Monday, 11 October 2010

Textures and Printed Media

Textures are created using Photoshop and is wrapped around 3-D model to make the model come to life. Textures are usually designed and drawn by concept artists. An example of a texture is one been done in Photoshop and looks like part of the ground which could be used in a game.

Printed media is anything in the games industry that is printed, these include: Box art, Posters, Manuals, Poster and promotional materials. The purpose of box art is to promote the game and hopefully it will boost the sales of the game. The purpose of a poster is to promote the game and gives an approximate release date. The purpose of a manual is to guide the consumer which instructions and also tells the story of the game if there is one. The purpose of promotional materials is to give the gamer an inside look at the game for example: PlayStation Official Magazine.      

Digital Camera, Scanner and Graphics Tablet

Digital Cameras are useful for taking photos to go in portpholios or projects, cameras appear anywhere nowadays they are on phones, Digital and Optical cameras are around for best quality consider a Canon or a Nikon camera with optical zoom this means it uses the glass to bring it closer to you, the cheapest would be around £300.

Scanners are very useful for scanning work for projects and coursework purposes. There are different scanners each which optimum quality. First we have a Flatbed, it scans to dpi and comes in different sizes according to paper size an A4 Flatbed costs between £30-£300 and is suited for home use. It is connected via USB. The poorest quality is the Hand Scanner because you need a steady hand to get best results from this scanner this one costs around £20.

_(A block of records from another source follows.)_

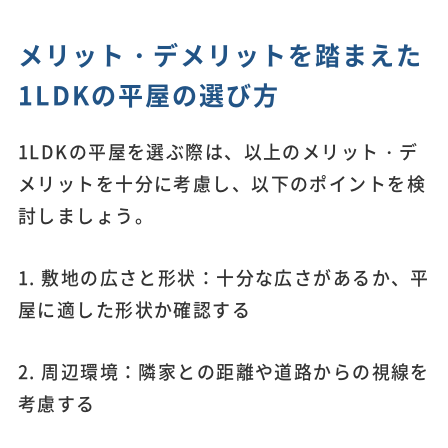
メリット・デメリットを踏まえた
1LDKの平屋の選び方
1LDKの平屋を選ぶ際は、以上のメリット・デ
メリットを十分に考慮し、以下のポイントを検
討しましょう。
1. 敷地の広さと形状：十分な広さがあるか、平
屋に適した形状か確認する
2. 周辺環境：隣家との距離や道路からの視線を
考慮する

Graphics Tablets are really helpful and useful for concept artists who have to draw to the best of his or her ability and the good thing is it will draw on a particular program and is connected via USB, the best one is an Intiq 21UX which allows you to write straight on the screen, but the best affordable one is a Wacom and they are easy to use.

File Types

JPEG (JPG)
This file type is most common and it uses compression to reduce the size of the file so you can store it without losing memory. In Paint.Net you can choose the amount of compression for JPEG files for quality reasons. The more a JPEG file is compressed, the smaller the file size, but the picture quality will be poor. JPEGs use a compression technique called lossy. This file is a raster file.

GIF
GIF stands for Graphic Interface Format and it is good for drawings and line art, but not so good for photos as they only store a maximum of 256 colours. It's a lossless format and it has pretty good image sizes. GIF files are raster.

PNG
PNG stands for Portable Network Graphics and is a lossless compression format so images keep their quality and this means larger file sizes. It is good for photos and it doesn't store any additional information. This is a raster file.

PSD (PhotoShop)
PhotoShop files are lossless and keeps images at peak quality therefore have really big file sizes also it stores loads of imformation in conjunction with the image itself; these include:Layers, Masks and Transparency. You use these for Industry standard work. This is a raster file.

TIF
TIF stands for Tagged Image File and these have large file sizes because they're high quality and can store information along with the image, TIF files usually uses a lossless compression format. This is a raster file.

BMP
BMP is short for Bitmap and they're high quality and they don't use any compression techniques so huge files, but only really used by Microsoft or Microsoft Paint. This is a raster file.

Vector formats
There are two known vector formats these are .ai and eps.
.ai is Adobe Illustrator and eps is Encapsulated Postscript they both have small file sizes and both are just files with instructions inside on how to recreate the file.